Personal Finance

An Essential Guide to Understanding Bridging Finance

Bridging Finance refers to a short-term loan borrowed either by an individual or a company and arranged within a short span of time. The loan is secured against either commercial or residential property. Such loans are usually borrowed for arranging funds quickly or to bridge a gap between buying new property and selling an existing one.

Understanding Bridging Finance

Bridging finance companies can lend funds for a term of 1 day to 12 months to 3 years. Generally, bridging finance companies avoid bureaucratic processes of traditional banks. Decisions about loan approval are quick, sometimes within a span of few hours and funds are usually released within 72 hours.

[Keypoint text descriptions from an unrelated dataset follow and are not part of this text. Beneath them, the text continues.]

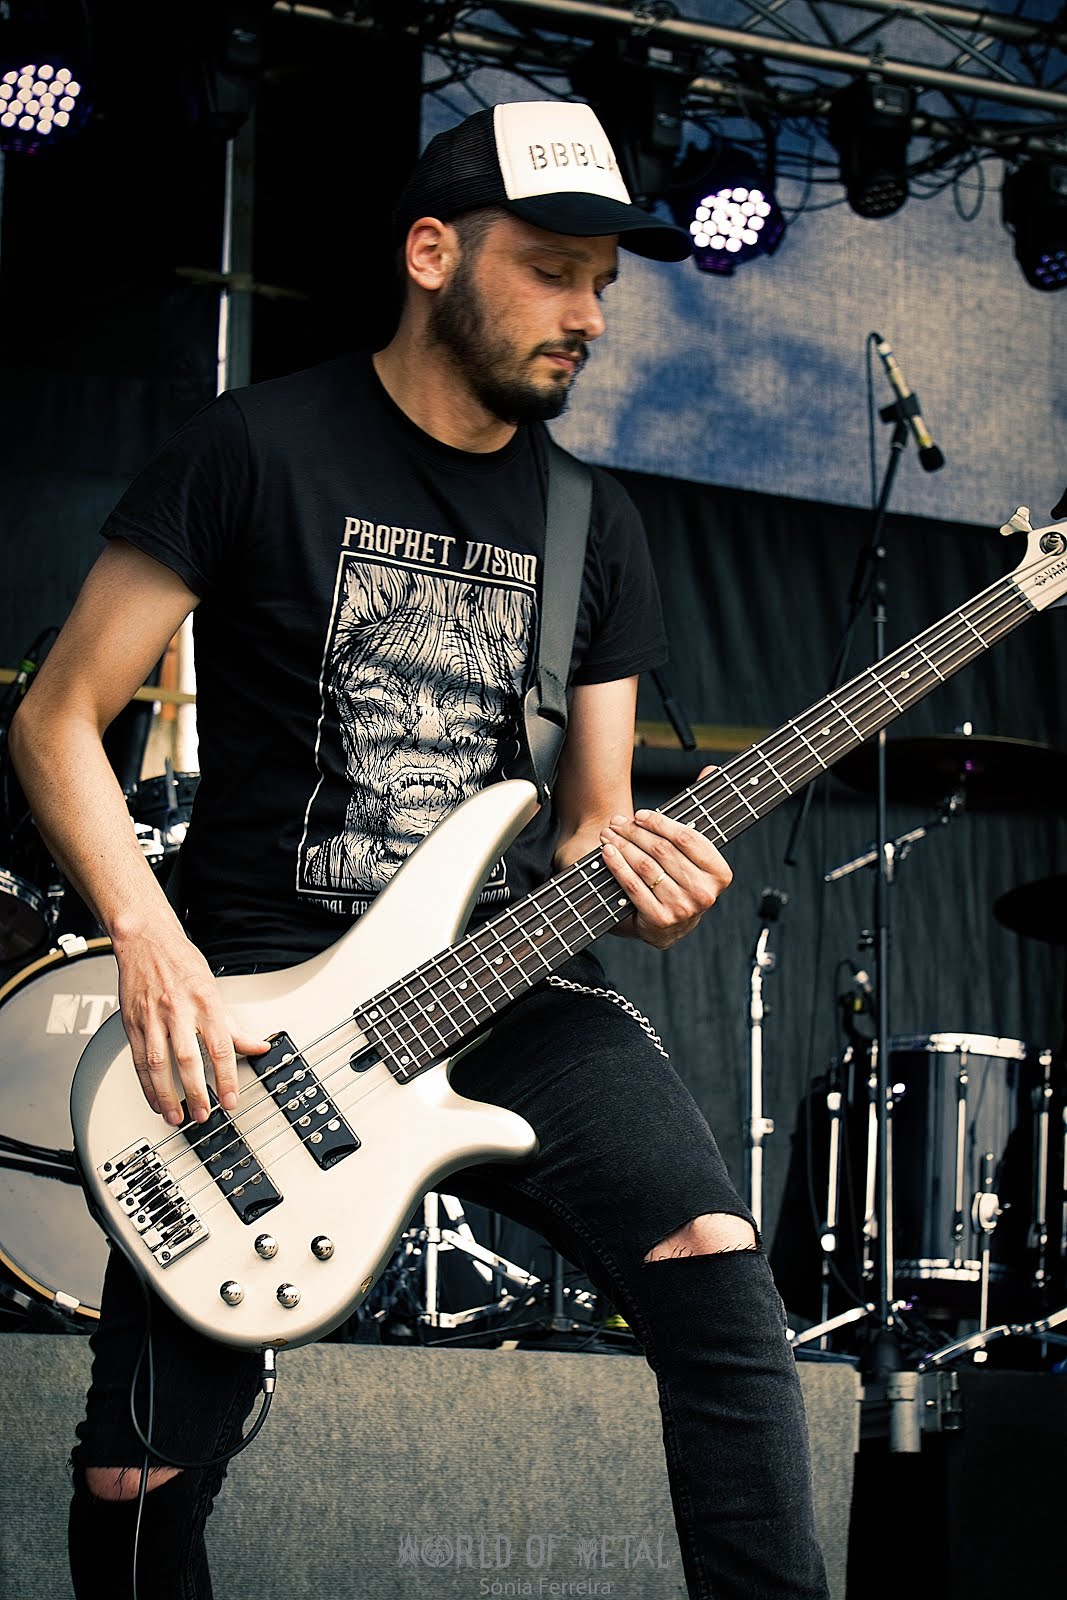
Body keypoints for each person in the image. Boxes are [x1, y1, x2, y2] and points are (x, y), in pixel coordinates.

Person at [9, 98, 830, 1600]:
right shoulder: (250, 448)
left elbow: (587, 830)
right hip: (258, 1003)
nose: (589, 317)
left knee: (716, 1266)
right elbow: (57, 721)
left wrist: (650, 890)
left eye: (604, 284)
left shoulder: (592, 523)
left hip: (501, 985)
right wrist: (152, 939)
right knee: (136, 1482)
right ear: (433, 252)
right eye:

Who is likely to consider bridging finance?

Bridging finance is meant for businesses as well as individuals who want to arrange quick and large funds for their funding and are willing to pay high interest rates. Professional landlords, property developers, investors in real estate and individuals caught between buying and selling property can consider bridging finance.

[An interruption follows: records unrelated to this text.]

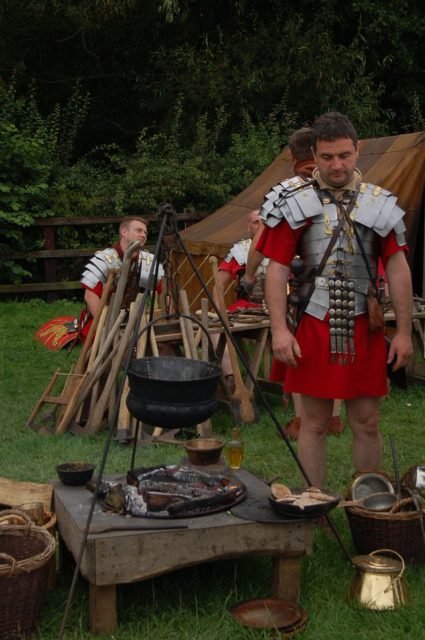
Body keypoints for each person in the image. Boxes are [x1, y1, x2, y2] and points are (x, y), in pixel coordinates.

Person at [257, 112, 413, 488]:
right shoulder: (292, 202)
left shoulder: (380, 203)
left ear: (357, 150)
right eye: (327, 157)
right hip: (315, 322)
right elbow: (276, 269)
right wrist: (279, 330)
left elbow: (398, 268)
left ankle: (368, 508)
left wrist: (405, 332)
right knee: (313, 423)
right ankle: (315, 505)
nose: (337, 164)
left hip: (367, 325)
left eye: (344, 155)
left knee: (367, 422)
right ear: (314, 154)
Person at [246, 127, 343, 438]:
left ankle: (304, 419)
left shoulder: (288, 191)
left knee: (301, 349)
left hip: (303, 285)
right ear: (315, 153)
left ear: (291, 156)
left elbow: (261, 242)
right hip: (347, 280)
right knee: (339, 344)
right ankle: (336, 417)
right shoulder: (345, 184)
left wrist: (248, 275)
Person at [79, 216, 164, 342]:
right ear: (124, 232)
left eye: (145, 232)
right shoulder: (105, 259)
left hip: (136, 320)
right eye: (139, 230)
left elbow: (165, 291)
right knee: (99, 347)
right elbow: (90, 295)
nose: (143, 235)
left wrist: (162, 318)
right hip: (104, 319)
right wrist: (106, 325)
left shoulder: (148, 261)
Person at [212, 209, 268, 393]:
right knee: (215, 330)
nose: (259, 226)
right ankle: (230, 378)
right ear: (248, 226)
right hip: (244, 309)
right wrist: (219, 314)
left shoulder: (282, 247)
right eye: (254, 222)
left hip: (276, 311)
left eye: (263, 221)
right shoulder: (239, 251)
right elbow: (218, 285)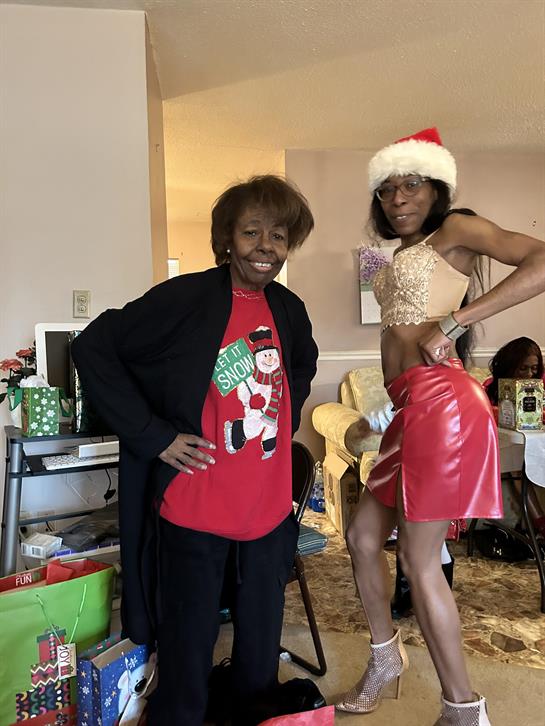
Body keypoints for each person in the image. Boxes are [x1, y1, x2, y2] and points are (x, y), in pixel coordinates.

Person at [71, 175, 318, 725]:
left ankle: (251, 711)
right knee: (187, 642)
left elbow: (302, 364)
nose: (265, 247)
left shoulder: (289, 308)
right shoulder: (185, 298)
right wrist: (154, 435)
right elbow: (95, 346)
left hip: (267, 507)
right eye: (251, 232)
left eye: (278, 236)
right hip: (195, 504)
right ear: (226, 238)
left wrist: (284, 413)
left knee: (260, 645)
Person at [336, 127, 545, 725]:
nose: (397, 198)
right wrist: (380, 410)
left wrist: (456, 322)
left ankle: (464, 709)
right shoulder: (402, 255)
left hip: (443, 402)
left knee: (419, 560)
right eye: (386, 189)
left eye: (411, 184)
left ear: (436, 189)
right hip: (410, 408)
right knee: (363, 538)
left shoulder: (454, 231)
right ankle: (385, 658)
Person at [484, 336, 545, 538]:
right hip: (507, 447)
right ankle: (540, 524)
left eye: (534, 368)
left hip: (537, 443)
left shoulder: (540, 385)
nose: (529, 374)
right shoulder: (492, 388)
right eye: (523, 368)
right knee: (515, 463)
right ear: (510, 367)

Why do people consider bridging finance a good option?

Bridging finance loans can help you to raise finance quickly. These loans can help in refurbishing a property or finish a real estate development project. In some instances, bridging finance can be used for completing auction deals, raise a deposit for purchasing residential or commercial property.

At times, an established bank or reputed finance company may not be willing to fund the purchase of a particular property for some reasons. This is where bridging finance companies step in.

Bridging finance can also be used when an individual wants to buy a property while he initiates a sale for his own property. If the sale is delayed, bridging finance helps to fill the gap.

What are the other expenses involved in getting bridging finance?

To begin with, these loans are expensive as the interest rate is higher than that of regular property loans. Different lenders charge different rates of interest. So, you need to study the market and choose the best lender.

A lender’s arrangement fee is charged for providing the loan and is usually two per cent of the loan amount sanctioned.

An exit fee could be levied by the lender when the loan is repaid. Usually, one month’s interest is charged.

Surveyor’s fee is charged by the firm that surveys the property.

You also need to take care of legal fees for any legal procedures that your mortgage or property may require.

What is the risk involved?

The high interest rate is the first thing you must keep in mind. Secondly, there remains the possibility of losing the property if the loan is not repaid is applicable to bridging finance loans just like in the case of a mortgage.

What criteria do the lenders check?

The borrower’s credit profile, the value of the mortgaged property, the exit strategy and loan repayment capacity are thoroughly checked by the lending company. Although lending companies do not adopt the lengthy and bureaucratic banking processes, they ensure the borrower is eligible before approving the bridging loan.